Python tools for getting data from the New York Times Article API. Retrieves JSON from the API, stores it, parses it into a TSV file.
New York Times Article API Docs: http://developer.nytimes.com/docs/read/article_search_api_v2
Requesting an API Key for the Times API: http://developer.nytimes.com/docs/reference/keys
- use config file instead of manually editing lines in main .py file
- check whether file exists before trying to parse it (See Issue #1)
- changed references to CSV to TSV since that's what really gets produced
- make script smart about whether or not to keep fetching for that day (i.e., stop when no more articles)
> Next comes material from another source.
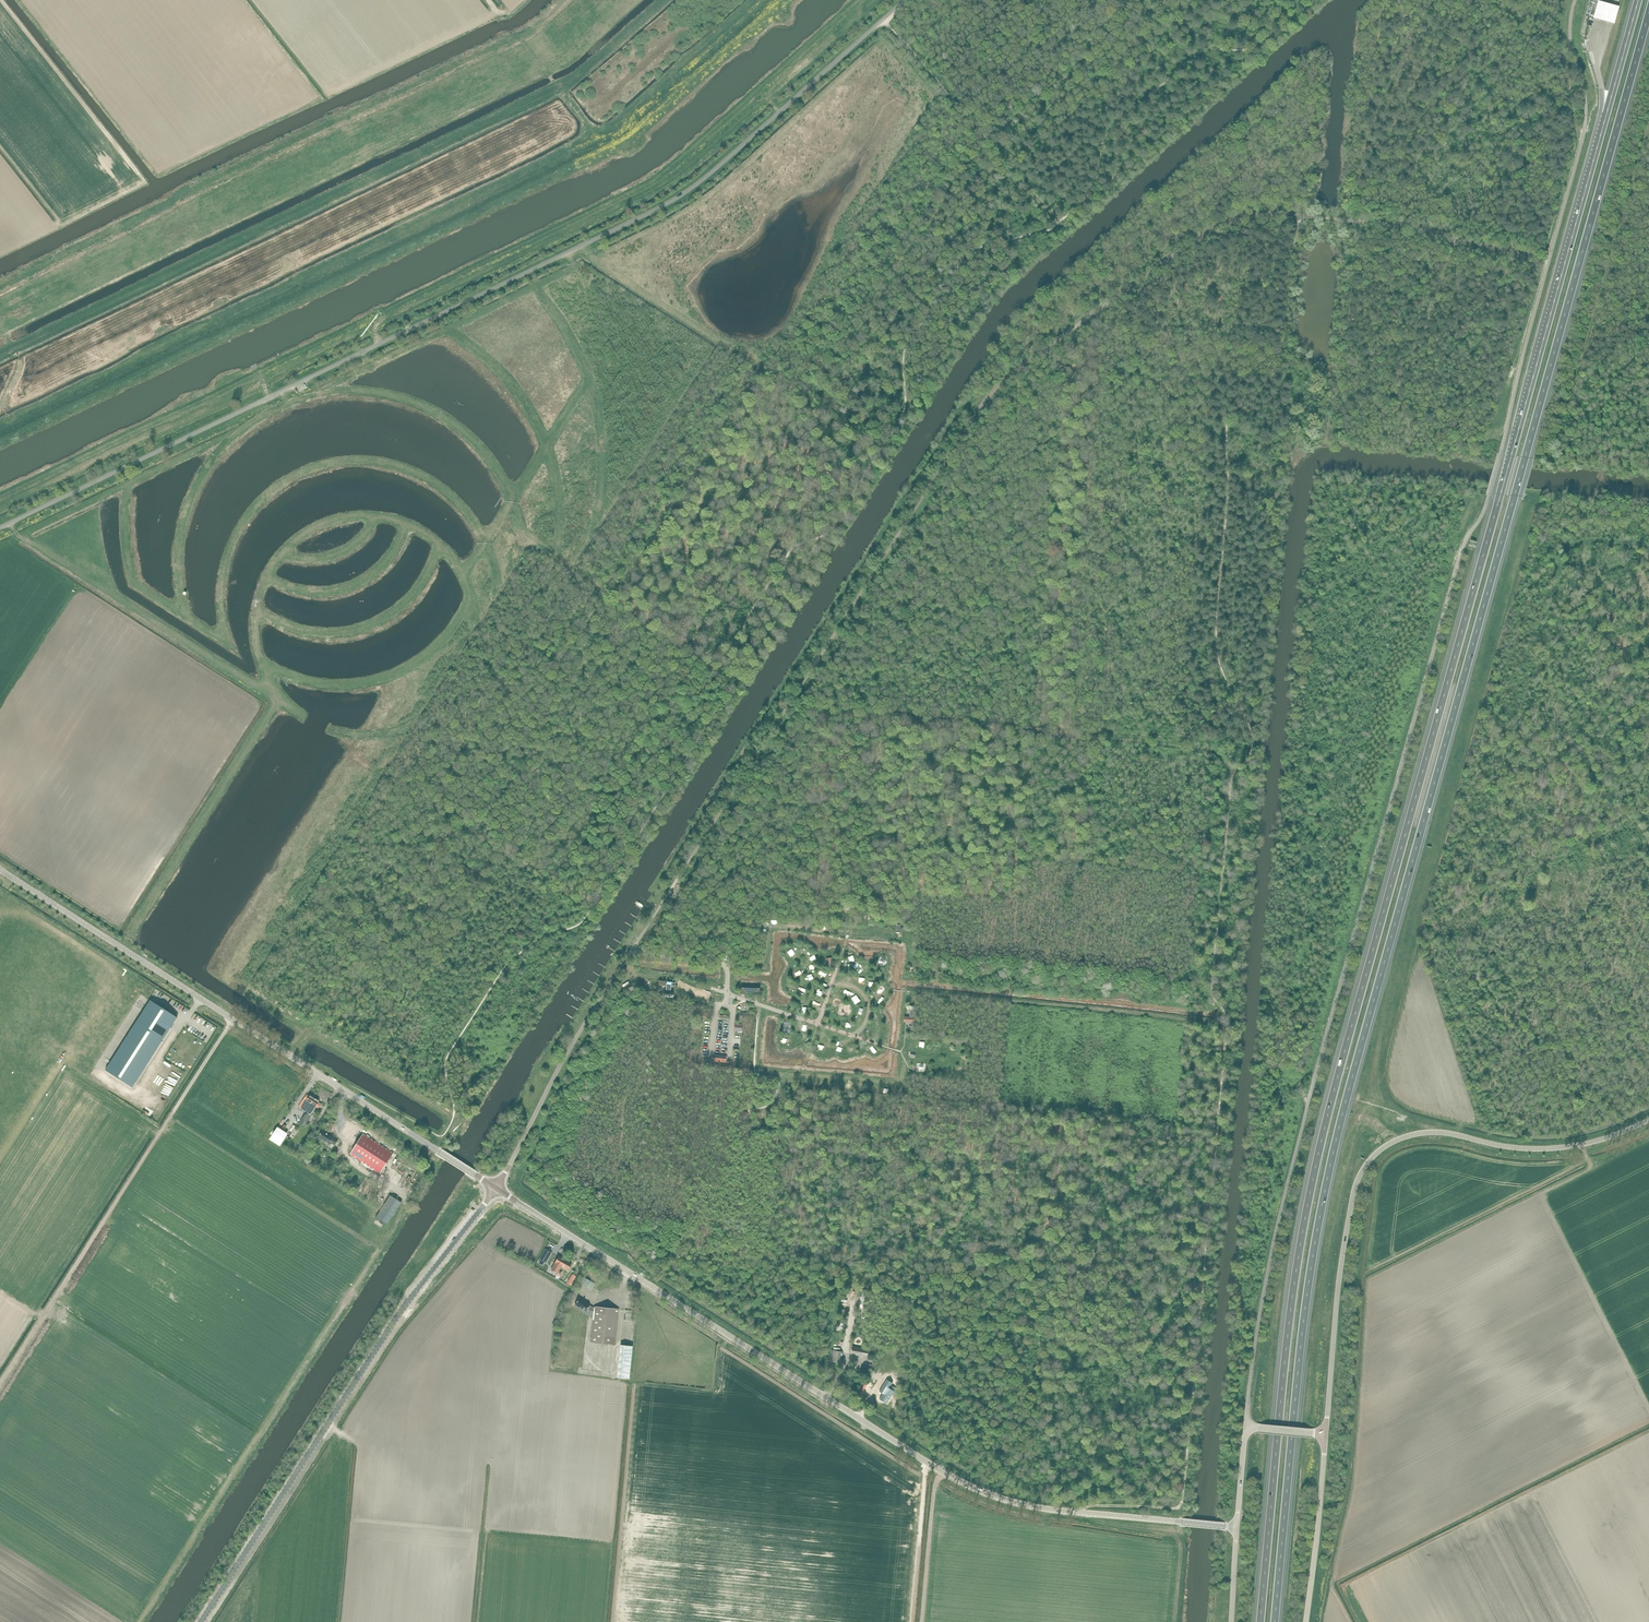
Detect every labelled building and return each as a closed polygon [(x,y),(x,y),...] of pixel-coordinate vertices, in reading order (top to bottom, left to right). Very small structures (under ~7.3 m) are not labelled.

- solve KeyError issues in parse module
- get better info from API calls with errors
Python v2.7 (not tested on any others) Modules:
- urllib2 (HTTPError)
- json
- datetime
- time
- sys
- ConfigParser
- logging
The New York Times is nice enough to allow programmatic access to its articles, but that doesn't mean I should query the API every time I want data. Instead, I query it once and cache the raw data, lessening the burden on the Times API. Then, I parse that raw data into whatever format I need - in this case a tab-delimited file with only some of the fields - and leave the raw data alone. Next time I have a research question that relies on the same articles, I can just re-parse the stored JSON files into whatever format helps me answer my new question.
Set your variables in the config file (copy settings_example.cfg to settings.cfg).
python getTimesArticles.py
- capture and re-request page after intermittent "504: Bad Gateway" errors
- make script smart about running multi-day processes (i.e., respect the API limit and wait when more than 10K calls are needed)